Mason Pline

Profile
- Position: Tight end

Personal information
- Born: February 5, 2000 (age 26) Fowler, Michigan, U.S.
- Listed height: 6 ft 7 in (2.01 m)
- Listed weight: 260 lb (118 kg)

Career information
- High school: Fowler (Fowler, Michigan)
- College: Ferris State (2019–2022) Furman (2023)
- NFL draft: 2024: undrafted

Career history
- San Francisco 49ers (2024)*; New Orleans Saints (2025); Kansas City Chiefs (2026)*;
- * Offseason or practice squad member only
- Stats at Pro Football Reference

= Mason Pline =

American football player (born 2000)

Mason Pline (born February 5, 2000) is an American professional football tight end. He previously signed with the San Francisco 49ers as an undrafted free agent following the 2024 NFL draft. Pline was also a member of the New Orleans Saints during the 2025 NFL season. He played college football for the Ferris State Bulldogs and the Furman Paladins.

==Early life==
Pline was born in 2000 in Fowler Michigan. Standing tall and weighing 225 lb, Pline was a three-sport athlete. He played baseball, basketball and football. In football, Pline played tight end and defensive end positions with the Fowler Eagles team. In basketball, Pline averaged 13 points, eight rebounds and four assists and earned all-state, all-area and all-conference honors. He graduated in 2018.

==College career==
===Ferris State===
First attending Ferris State, Pline played three seasons of basketball with the Bulldogs team before committing to football full-time in 2021. During his first three seasons of college football, Pline played halfback and tight end with the Bulldogs team. Pline graduated with a bachelor's degree in Mechanical Engineering.

===Furman University===
Pline transferred to Furman University for his senior season of college football, enrolling in a master's program in Strategic Design. He joined the Furman Paladins as a tight end for the 2023 season. He played in all 13 games finishing his only season with 32 receptions and four touchdowns. He earned a certificate in Design and Visual Communications.

==Professional career==

Pre-draft measurables
| Height | Weight | Arm length | Hand span | Wingspan | 40-yard dash | 10-yard split | 20-yard split | 20-yard shuttle | Three-cone drill | Vertical jump | Broad jump |
| 6 ft 6+3⁄8 in (1.99 m) | 251 lb (114 kg) | 33 in (0.84 m) | 10+1⁄8 in (0.26 m) | 6 ft 6+3⁄4 in (2.00 m) | 4.81 s | 1.64 s | 2.77 s | 4.65 s | 7.44 s | 33.0 in (0.84 m) | 9 ft 10 in (3.00 m) |
All values from Pro Day

===San Francisco 49ers===
On April 27, 2024, Pline signed with the San Francisco 49ers as an undrafted free agent following the 2024 NFL draft. He spent the 2024 NFL Season on the practice squad. On January 6, 2025, Pline signed a reserve/futures contract with the 49ers.

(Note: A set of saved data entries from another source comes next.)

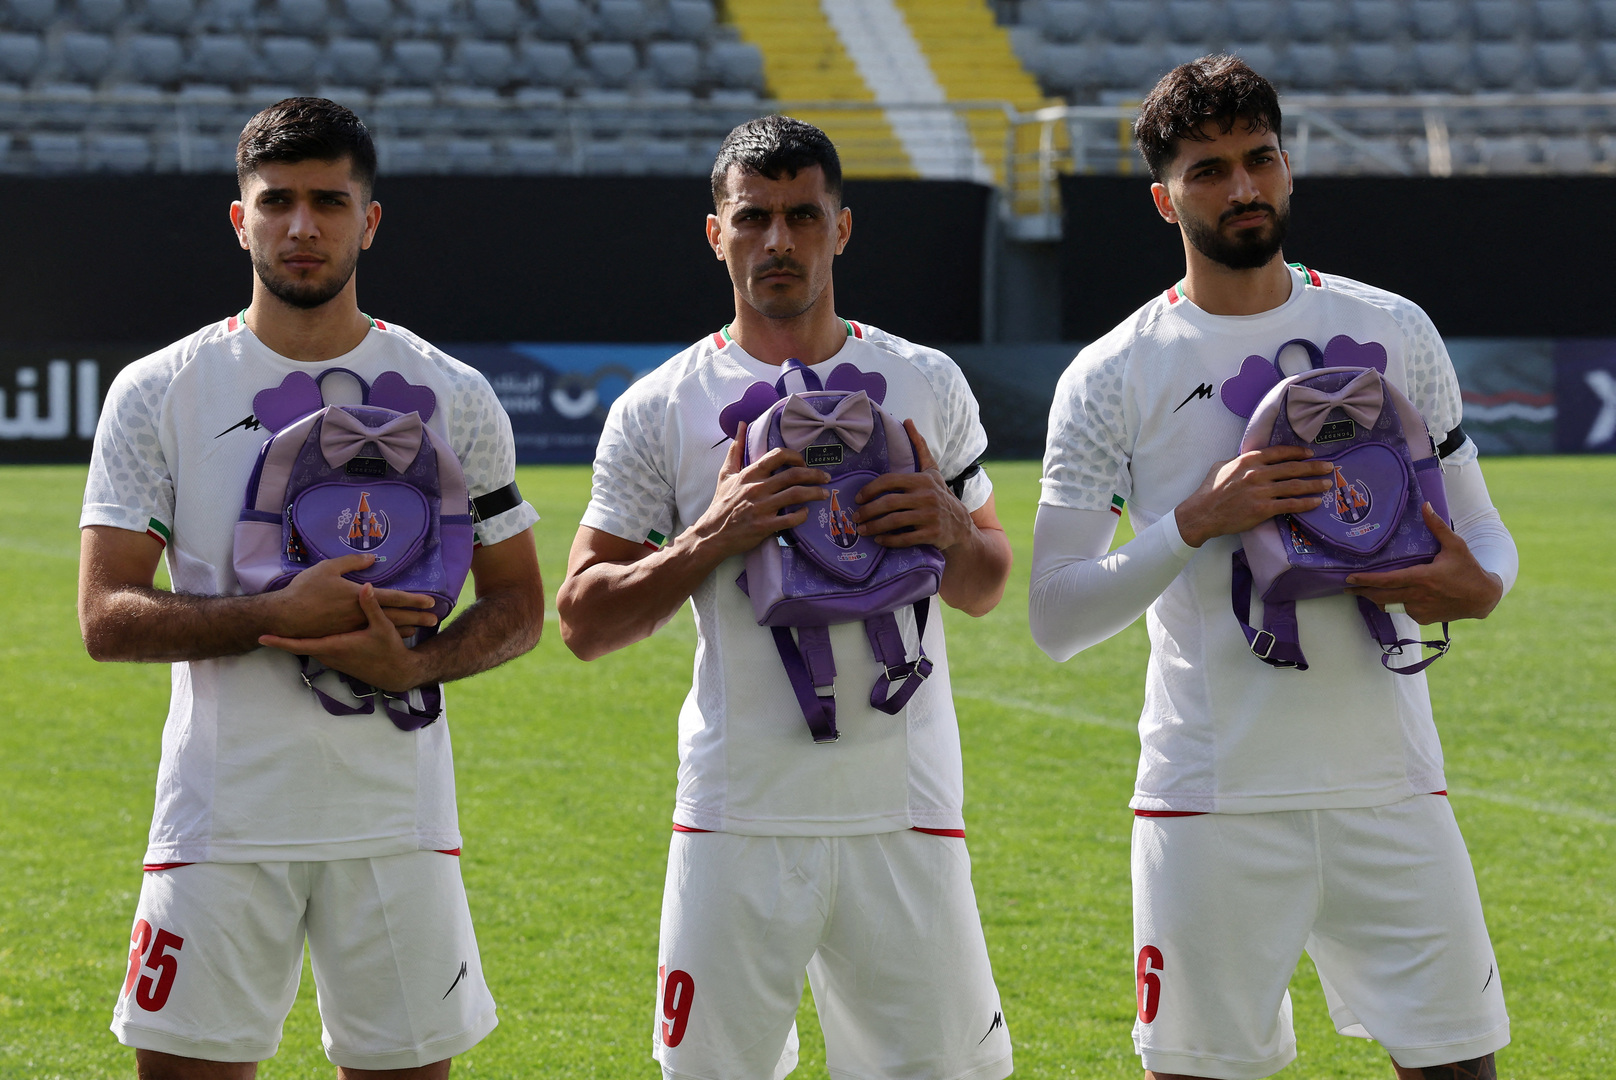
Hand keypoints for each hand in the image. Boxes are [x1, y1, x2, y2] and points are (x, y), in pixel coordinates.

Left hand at [259, 583, 424, 692]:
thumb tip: (364, 586)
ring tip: (280, 628)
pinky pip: (316, 649)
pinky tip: (307, 631)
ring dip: (295, 640)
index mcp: (335, 646)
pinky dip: (308, 641)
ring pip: (308, 647)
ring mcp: (332, 659)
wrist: (395, 673)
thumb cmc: (388, 650)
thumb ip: (371, 607)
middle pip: (299, 646)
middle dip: (283, 638)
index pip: (301, 645)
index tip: (262, 637)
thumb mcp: (382, 627)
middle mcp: (329, 655)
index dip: (281, 641)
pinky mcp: (337, 660)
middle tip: (265, 627)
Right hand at [269, 553, 438, 636]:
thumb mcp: (328, 568)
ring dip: (405, 627)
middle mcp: (360, 614)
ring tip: (421, 628)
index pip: (393, 598)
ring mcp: (354, 627)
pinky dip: (386, 634)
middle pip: (395, 616)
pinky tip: (395, 635)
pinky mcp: (345, 635)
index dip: (413, 599)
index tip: (431, 600)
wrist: (286, 617)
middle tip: (435, 618)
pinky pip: (372, 635)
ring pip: (385, 628)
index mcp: (359, 597)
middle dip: (417, 617)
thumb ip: (352, 562)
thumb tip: (372, 558)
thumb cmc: (306, 590)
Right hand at [688, 421, 830, 560]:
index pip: (777, 455)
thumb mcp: (726, 474)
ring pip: (796, 495)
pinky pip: (791, 519)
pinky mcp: (765, 526)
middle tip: (825, 477)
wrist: (712, 534)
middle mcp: (757, 488)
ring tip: (823, 493)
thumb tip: (742, 425)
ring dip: (815, 493)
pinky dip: (802, 515)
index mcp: (750, 474)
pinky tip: (805, 512)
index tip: (803, 463)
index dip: (795, 456)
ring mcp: (762, 508)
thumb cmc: (721, 503)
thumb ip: (736, 449)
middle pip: (794, 475)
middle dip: (815, 475)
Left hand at [852, 420, 974, 549]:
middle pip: (888, 503)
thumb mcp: (932, 471)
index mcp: (922, 479)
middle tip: (855, 517)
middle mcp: (926, 496)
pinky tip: (880, 541)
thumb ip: (920, 447)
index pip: (889, 481)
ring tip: (862, 530)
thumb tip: (908, 420)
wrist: (962, 526)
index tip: (858, 498)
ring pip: (894, 522)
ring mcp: (930, 516)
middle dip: (867, 511)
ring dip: (874, 527)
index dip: (870, 490)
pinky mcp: (932, 534)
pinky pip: (905, 539)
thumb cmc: (941, 495)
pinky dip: (889, 540)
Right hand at [1174, 445, 1335, 547]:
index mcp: (1249, 461)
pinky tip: (1315, 502)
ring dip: (1314, 485)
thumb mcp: (1222, 467)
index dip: (1298, 453)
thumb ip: (1240, 462)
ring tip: (1327, 484)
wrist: (1202, 513)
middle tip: (1329, 467)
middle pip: (1293, 468)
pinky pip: (1290, 505)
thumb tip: (1251, 460)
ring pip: (1295, 486)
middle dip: (1314, 467)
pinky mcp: (1263, 509)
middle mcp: (1258, 474)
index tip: (1310, 454)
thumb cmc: (1210, 490)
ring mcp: (1262, 492)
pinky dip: (1305, 503)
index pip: (1280, 453)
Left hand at [1345, 503, 1503, 622]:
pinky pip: (1403, 611)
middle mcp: (1418, 596)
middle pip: (1381, 596)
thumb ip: (1437, 526)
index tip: (1349, 578)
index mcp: (1423, 578)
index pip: (1387, 581)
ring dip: (1376, 599)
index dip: (1366, 580)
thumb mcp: (1455, 545)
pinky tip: (1392, 596)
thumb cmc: (1469, 569)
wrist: (1483, 598)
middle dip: (1362, 592)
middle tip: (1347, 587)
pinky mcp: (1424, 618)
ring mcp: (1420, 609)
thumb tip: (1426, 505)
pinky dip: (1396, 604)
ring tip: (1364, 591)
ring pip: (1389, 606)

On August 4, 2025, Pline was waived by the 49ers.

===New Orleans Saints===
On August 5, 2025, the New Orleans Saints claimed Pline off waivers following his departure from the 49ers. On August 13, Pline was placed on season-ending injured reserve.

===Kansas City Chiefs===
On June 18, 2026, Pline signed with the Kansas City Chiefs following the vacancy made by Wanya Morris' trade to the Atlanta Falcons. On August 30, he was waived as part of final roster cuts.